* _Selected extract_
Well, I'll take the role of the native Hebrew speaker on the list...

Jonathan was *almost* correct. The numbers go 1..10, then 10..90 and then
100..400. Final letters are counted just as normal letters, because final
letters were introduced into the Hebrew writing at a very late stage (long
after gematria was). The incorrect part is about numbers > 400. Numbers
from 400 to 1000 are formed by repeating the 100..400 letters. However,
when using Hebrew letters to write numbers the thousands are counted
differently, expressly saying thousands, so for example 5757 (the current
Jewish year) is expressed as 5 thousands, 400+300+50+7 when written in
Hebrew letters, though normally for dates the thousands digit is implicit
(the Jewish millenium is still >200 years in the future, so there are no
giant cobol hacking projects to correct software that assume the thousands
digit is always 5 :-) ).

* _Data_
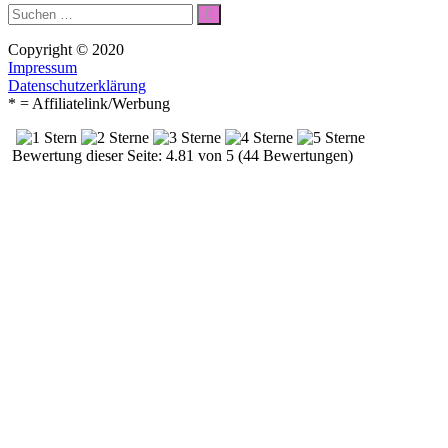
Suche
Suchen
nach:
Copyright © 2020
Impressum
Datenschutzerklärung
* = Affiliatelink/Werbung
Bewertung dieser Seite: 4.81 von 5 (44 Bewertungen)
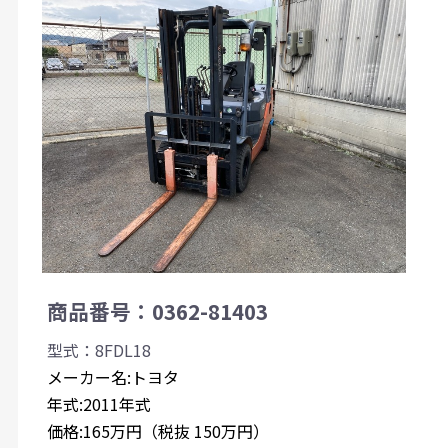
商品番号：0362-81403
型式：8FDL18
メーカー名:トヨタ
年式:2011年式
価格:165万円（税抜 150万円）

--

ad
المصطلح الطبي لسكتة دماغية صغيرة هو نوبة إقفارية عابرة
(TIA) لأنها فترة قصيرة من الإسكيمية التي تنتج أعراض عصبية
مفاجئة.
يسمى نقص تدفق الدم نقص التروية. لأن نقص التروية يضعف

--

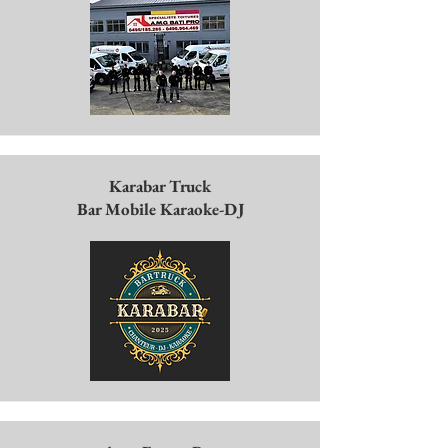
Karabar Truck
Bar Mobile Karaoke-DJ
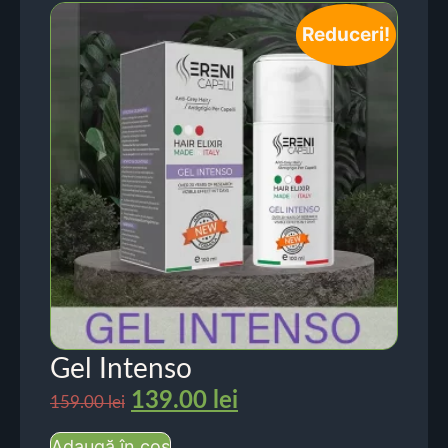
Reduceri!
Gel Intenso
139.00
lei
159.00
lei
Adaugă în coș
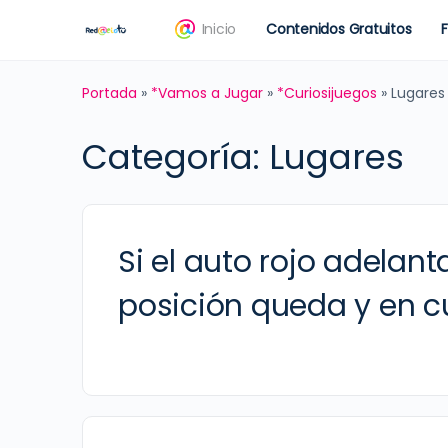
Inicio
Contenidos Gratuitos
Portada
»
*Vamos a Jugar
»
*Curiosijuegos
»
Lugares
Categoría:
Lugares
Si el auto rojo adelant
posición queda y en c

* _Work order A_
Copy the passage of the post on Hebrew letter numerals between "Well, I'll take" and "always 5 :-) ).", inclusive.
* _Work order B_
According to the post on Hebrew letter numerals, why are final letters counted the same as normal letters?

* _Exercise answer A_
Well, I'll take the role of the native Hebrew speaker on the list...

Jonathan was *almost* correct. The numbers go 1..10, then 10..90 and then
100..400. Final letters are counted just as normal letters, because final
letters were introduced into the Hebrew writing at a very late stage (long
after gematria was). The incorrect part is about numbers > 400. Numbers
from 400 to 1000 are formed by repeating the 100..400 letters. However,
when using Hebrew letters to write numbers the thousands are counted
differently, expressly saying thousands, so for example 5757 (the current
Jewish year) is expressed as 5 thousands, 400+300+50+7 when written in
Hebrew letters, though normally for dates the thousands digit is implicit
(the Jewish millenium is still >200 years in the future, so there are no
giant cobol hacking projects to correct software that assume the thousands
digit is always 5 :-) ).

* _Exercise answer B_
Final letters were introduced into Hebrew writing at a very late stage, long after gematria.